Achieving health for all
Disability inclusion is critical to achieving the Sustainable Development Goals and global health priorities to achieve health for all.
Universal health coverage will not be achieved if persons with disabilities do not receive quality health services on an equal basis with others. Investing in universal health coverage for persons with disabilities will benefit not only individuals but also communities.
There could be almost an US$ 10 return for every US$ 1 spent on implementing disability inclusive prevention and care for noncommunicable diseases.

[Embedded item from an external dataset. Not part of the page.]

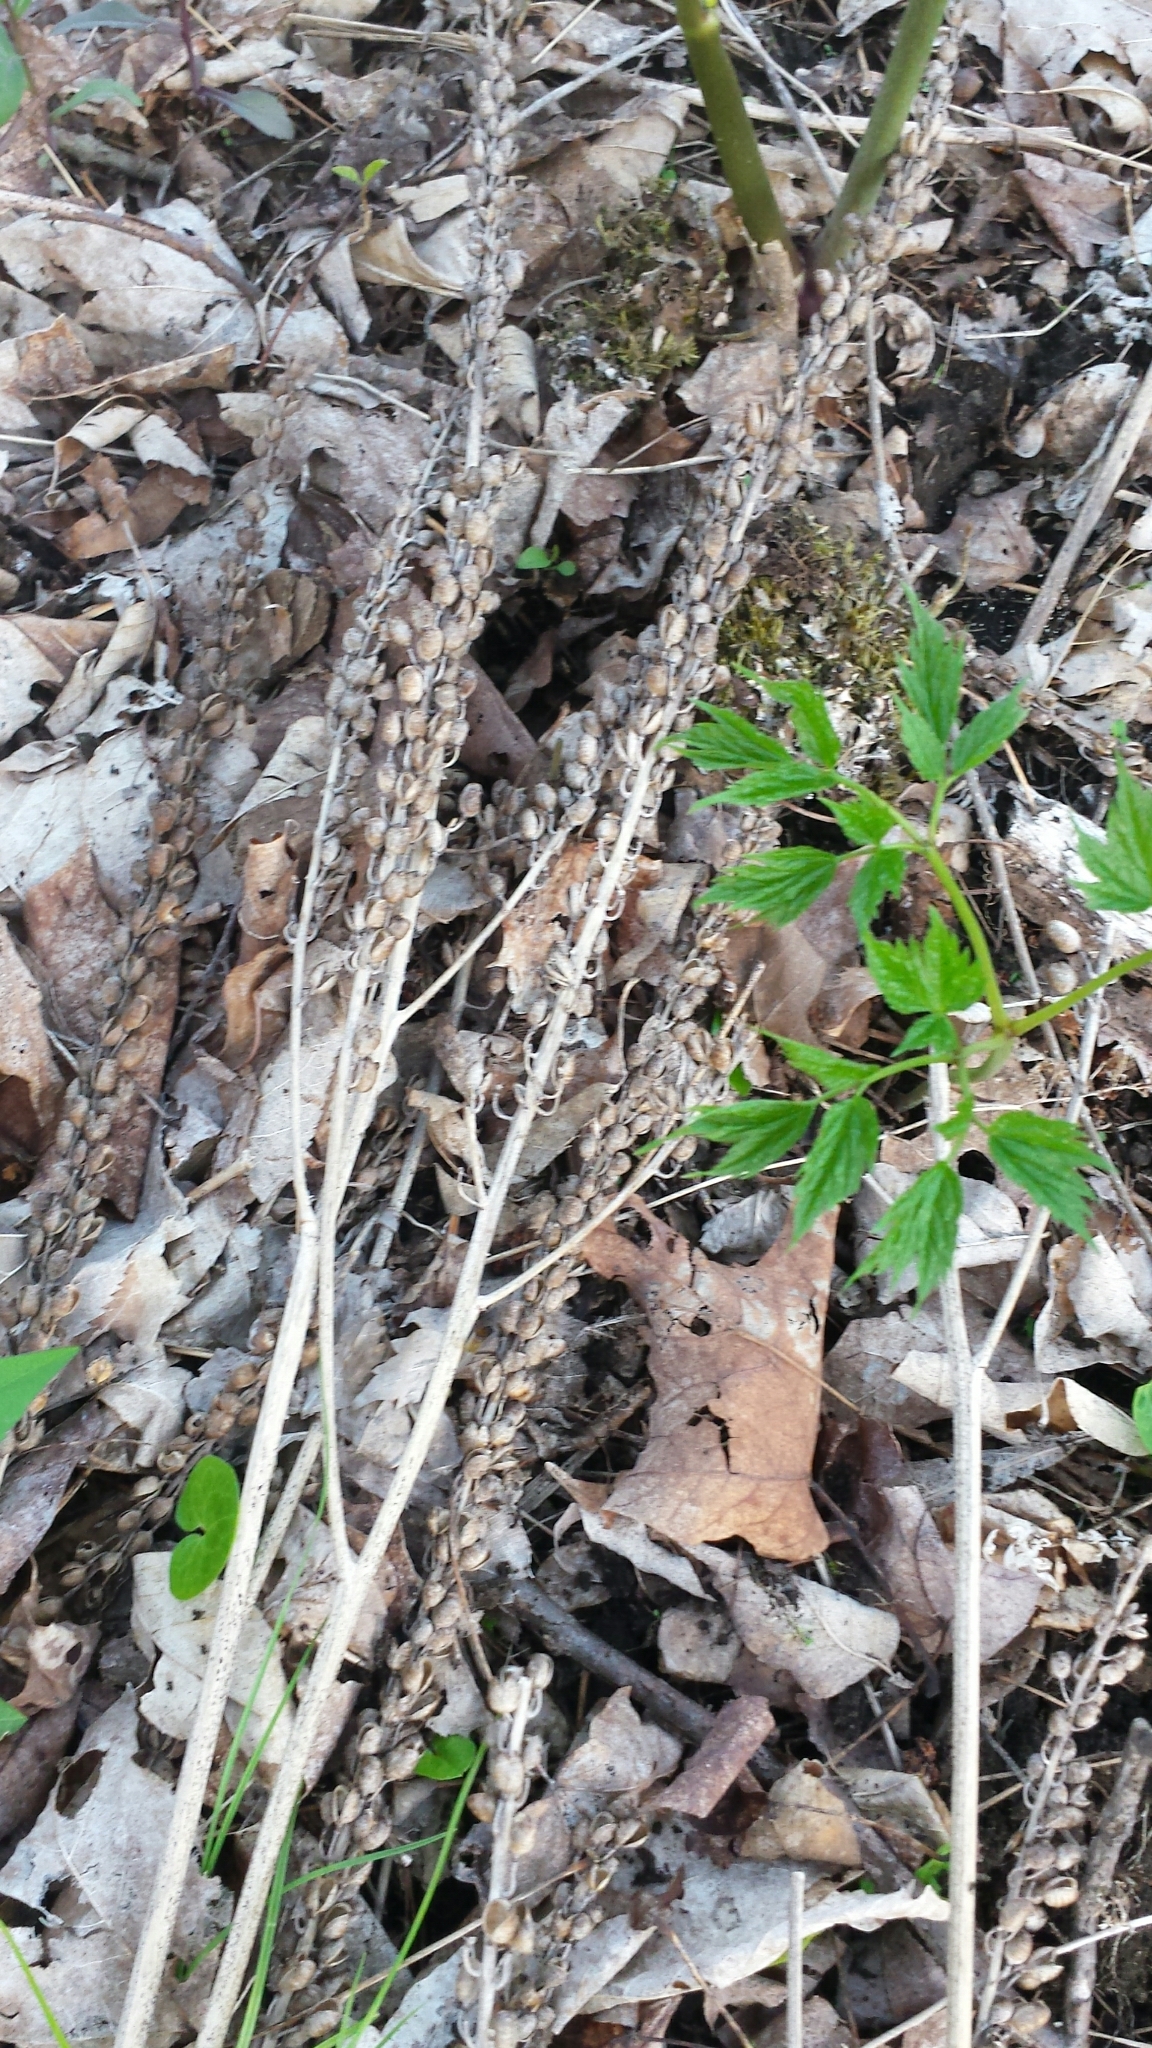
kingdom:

Persons with disabilities must be considered when preventing and responding to health emergencies because they are more likely to be affected, both directly and indirectly. For example, during the COVID-19 pandemic, persons with disabilities living in institutions have been “cut off from the rest of society” with reports of residents being overmedicated, sedated, or locked up, and examples of self-harm also occurring .
In the COVID-19 pandemic, there are higher mortality rates among persons with intellectual disabilities , who are also less likely to receive intensive care services .
Promoting healthier populations through clean air and water, road safety, child nutrition and addressing violence against women will only be achieved if public health interventions for the wider population consider the needs, skills and capacities of persons with disabilities.
Women with disabilities being 2–4 times more likely to experience intimate partner violence than those without disabilities .
The WHO Report on health equity for persons with disabilities outlines 40 key actions for countries to take to strengthen their health systems and reduce health inequities for persons with disabilities. There are three things that all governments and health sector partners can do. First, they must consider health equity for persons with disabilities in all health sector actions. Second, they can include persons with disabilities in decision-making processes. Third, they can monitor how persons with disabilities are being reached and benefitting from health sector actions.
Key messages
Doing nothing to address health inequities for persons with disabilities means denying the realization of the universal right to the highest attainable standard of health.
WHO is committed to addressing the health inequities faced by persons with disabilities through innovative and transformative approaches to health systems strengthening.
Regardless of context and resources, all governments and health sector partners need to commit to three principles:
- Firstly, to include health equity for persons with disabilities at the center of health sector actions.
- Secondly, to empower and include persons with disabilities in health sector actions.
- And thirdly, to monitor the impact of health sector actions on persons with disabilities.
Acting to achieve health equity for persons with disabilities is acting to achieve Health for All.